With a $2.6 million grant from the Federal Emergency Management Agency, the Montana Department of Natural Resources and Conservation has launched a multi-year effort to update floodplain maps and assess levees along the Clark Fork and Bitterroot rivers and Rock Creek.

“It’s a pretty large project and will take several years to complete,” said Tiffany Lyden, a mapping outreach specialist for the DNRC. “We’re kicking off the project with presentations to explain the process, requirements and timeline.”

The DNRC plans to have draft maps ready for public review and comment by early 2022, and complete the project by 2023, Lyden told Missoula City Council members.

A collaborative effort between FEMA, the DNRC, the city of Missoula and Missoula and Granite counties, the process includes surveying and measuring topography; marking locations of culverts, bridges and road crossings; determining how much water would flow through the area during floods; calculating where water would likely go during a flood, and then compiling it all into maps.

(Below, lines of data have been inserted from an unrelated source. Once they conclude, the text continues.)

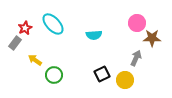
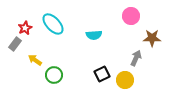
pink circle: moved 6 px left, 7 px up
gray rectangle: moved 1 px down
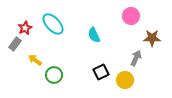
cyan semicircle: rotated 70 degrees clockwise
black square: moved 1 px left, 2 px up
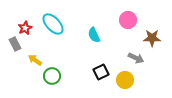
pink circle: moved 3 px left, 4 px down
gray rectangle: rotated 64 degrees counterclockwise
gray arrow: rotated 91 degrees clockwise
green circle: moved 2 px left, 1 px down
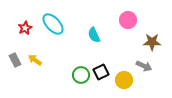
brown star: moved 4 px down
gray rectangle: moved 16 px down
gray arrow: moved 8 px right, 8 px down
green circle: moved 29 px right, 1 px up
yellow circle: moved 1 px left
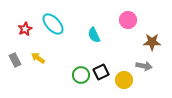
red star: moved 1 px down
yellow arrow: moved 3 px right, 2 px up
gray arrow: rotated 14 degrees counterclockwise
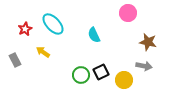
pink circle: moved 7 px up
brown star: moved 4 px left; rotated 12 degrees clockwise
yellow arrow: moved 5 px right, 6 px up
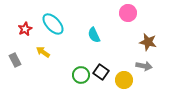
black square: rotated 28 degrees counterclockwise
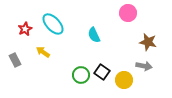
black square: moved 1 px right
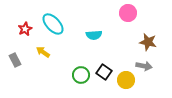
cyan semicircle: rotated 70 degrees counterclockwise
black square: moved 2 px right
yellow circle: moved 2 px right
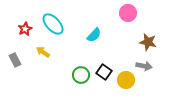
cyan semicircle: rotated 42 degrees counterclockwise
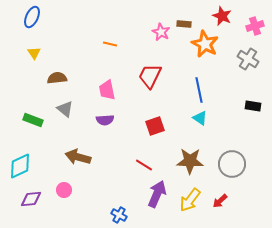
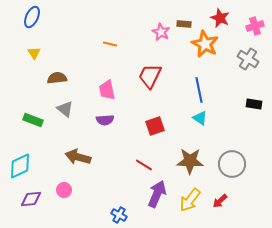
red star: moved 2 px left, 2 px down
black rectangle: moved 1 px right, 2 px up
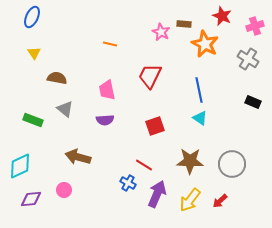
red star: moved 2 px right, 2 px up
brown semicircle: rotated 18 degrees clockwise
black rectangle: moved 1 px left, 2 px up; rotated 14 degrees clockwise
blue cross: moved 9 px right, 32 px up
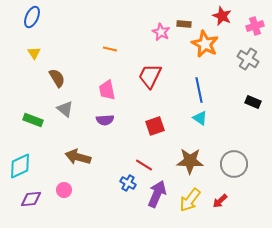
orange line: moved 5 px down
brown semicircle: rotated 48 degrees clockwise
gray circle: moved 2 px right
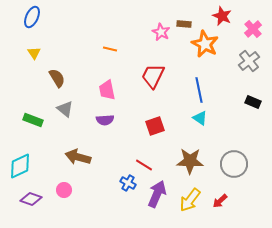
pink cross: moved 2 px left, 3 px down; rotated 24 degrees counterclockwise
gray cross: moved 1 px right, 2 px down; rotated 20 degrees clockwise
red trapezoid: moved 3 px right
purple diamond: rotated 25 degrees clockwise
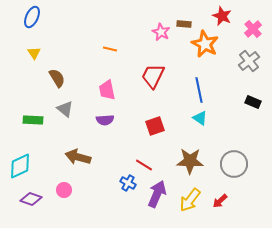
green rectangle: rotated 18 degrees counterclockwise
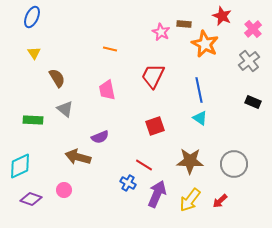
purple semicircle: moved 5 px left, 17 px down; rotated 18 degrees counterclockwise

“Simply put, an area shown to be underwater during a flood is considered the regulatory floodplain,” said Nadene Wadsworth, a floodplain outreach specialist for the DNRC. “The information and maps are used by emergency responders, the insurance industry, community planners, developers and mortgage lenders.”

As part of the effort, the DRNC will also be reviewing, certifying and accrediting levees, known to FEMA as “flood risk reduction systems," and defined as “a manmade structure, usually an earthen embankment, designed and constructed in accordance with sound engineering practices to contain, control or divert the flow of water so as to provide protection from temporary flooding.”

The floodplain mapping and levee review are required by the National Flood Insurance Program, created by Congress as part of the National Flood Insurance Act of 1968, to provide communities with incentives to reduce flood risks and related emergency response costs. 

The program offers government flood insurance to property owners in participating communities to insure against losses from flooding for existing buildings. In return, participating communities are required to adopt land use and control measures, with effective enforcement provisions, to reduce flood risk and damage by restricting development in areas prone to flooding.

Although part of the Clark Fork River map was updated after the removal of the Milltown Dam in 2008, most of the mapping is based on “pretty old data,” Lyden said. “There’s been no comprehensive studies done since the 1980s. We need to bring it up to current times. Not only do rivers change, but we also have better, improved methods and technology to gather and compile data.”

According to Missoula Mayor John Engen’s office, there are 4,857 residential units, with 10,200 residents, living within 150 feet of flowing water in the city of Missoula. In the past 10 years, more than 300 residential units, with nearly 640 residents, have moved into areas adjacent to streams and rivers.

“As our city grows, we are seeing increases in requests for development close to ditches, creeks and rivers,” Engen said. “Floodplain studies to replace our existing, outdated floodplain maps are critical to foster smart development and encourage growth in a manner that maintains the integrity of our waterways and riparian areas while protecting the safety of life and property located along the water’s edge.”